Thats so sad when i went to petco i saw a bug in one of the bettas tank (i think it was a fly) so i told the employee to remove it and he said its just a stupid fish it wouldn't hurt him. I was so pissed.


----------



## dramaqueen (Jul 7, 2008)

A couple of years ago, I was at Meijers looking at the bettas and the containers they were in were filthy. I wrote to their headquarters and got a veryt nice reply. They were so sorry that I was upset about the condition of the fish and they said they would look into it. Nothing really changed, though. BUT, the other day I went back to look at the bettas and they were in nicer containers, bigger than you'd see them in at Petsmart and other places. Also, the water looked clean and they had some really nice bettas. I was surprised! Maybe my e-mail helped after all.


----------



## Romad (Jun 28, 2009)

Grrrrrrr!!!! That makes me so mad. :-x

On a better note, the Petco in Quincy MA has a few new employees in the fish department that actually care about the fish. The conditions have improved greatly and although the bettas are still in fairly large cups - each one that i saw yesterday had clean water and looked healthy. The employees are working on management to improve the department so that's refreshing.

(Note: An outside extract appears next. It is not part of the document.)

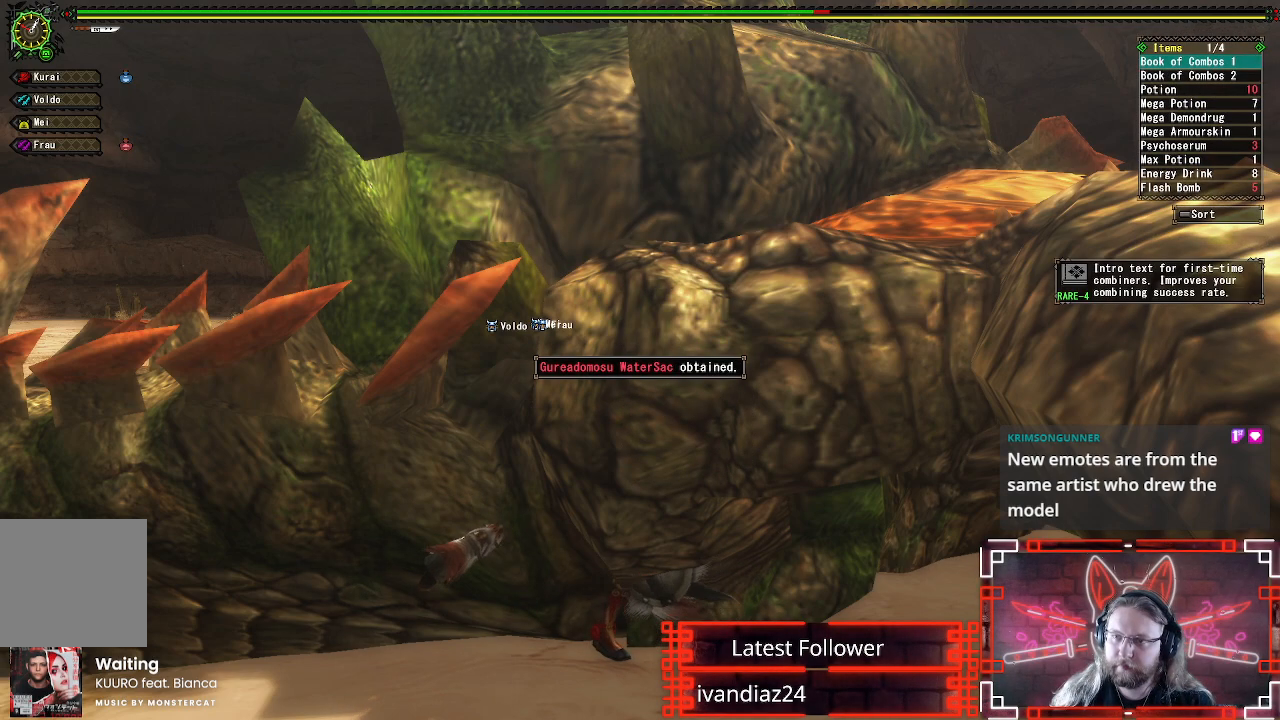
{"buttons": [], "left_stick": "center", "right_stick": "center", "events": [[267, "A", "down"], [400, "A", "up"]]}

I took home two gorgeous males yesterday. One halfmoon and one crowntail.


----------



## Kim (Apr 30, 2008)

Yeah, my petco cleaned up their act a lot. I get my bettas from them because they are the best place around..which is kinda sad because it's still far from perfect.

Congrats on the new additions Romad!


----------



## Romad (Jun 28, 2009)

Thanks!! 

I have pics. but hope to take more later when I get home from work. I'll pick the best ones and post them under the photo threads.


----------



## Romad (Jun 28, 2009)

dramaqueen said:


> A couple of years ago, I was at Meijers looking at the bettas and the containers they were in were filthy. I wrote to their headquarters and got a veryt nice reply. They were so sorry that I was upset about the condition of the fish and they said they would look into it. Nothing really changed, though. BUT, the other day I went back to look at the bettas and they were in nicer containers, bigger than you'd see them in at Petsmart and other places. Also, the water looked clean and they had some really nice bettas. I was surprised! Maybe my e-mail helped after all.


You go girl!!


----------



## 5green (Jul 31, 2009)

i would send an email to petco but i dont know their email does someone know it ?


----------



## ScentedLove (Aug 13, 2009)

Glad to hear that at least some stores have changed!


----------



## BamaBetta (Jul 23, 2009)

Y'all probably know they don't make much if any money off of bettas and most other animals there (besides birds.) The money comes from the supplies and for the most part animals are "loss leaders".


----------



## 5green (Jul 31, 2009)

yes true but they still should treat them with some respect


----------



## MrVampire181 (May 12, 2009)

Here's what should've put in my first post on this thread:


----------



## 5green (Jul 31, 2009)

lol


----------



## rb500 (Jul 12, 2009)

Mr vamp, where do you get all these codes? lol


----------



## MrVampire181 (May 12, 2009)

rb500 said:


> Mr vamp, where do you get all these codes? lol


They're on this other forum


----------



## rb500 (Jul 12, 2009)

lol!


----------



## 5green (Jul 31, 2009)

back to the subject does anyone know petco's email i really wANT TO WRITE SOMTHING =)


----------



## ScentedLove (Aug 13, 2009)

No sorry i dont but thats a great idea try googling it!


----------



## 5green (Jul 31, 2009)

i googled it and when they reply i will write it here


----------



## Romad (Jun 28, 2009)

5green said:


> back to the subject does anyone know petco's email i really wANT TO WRITE SOMTHING =)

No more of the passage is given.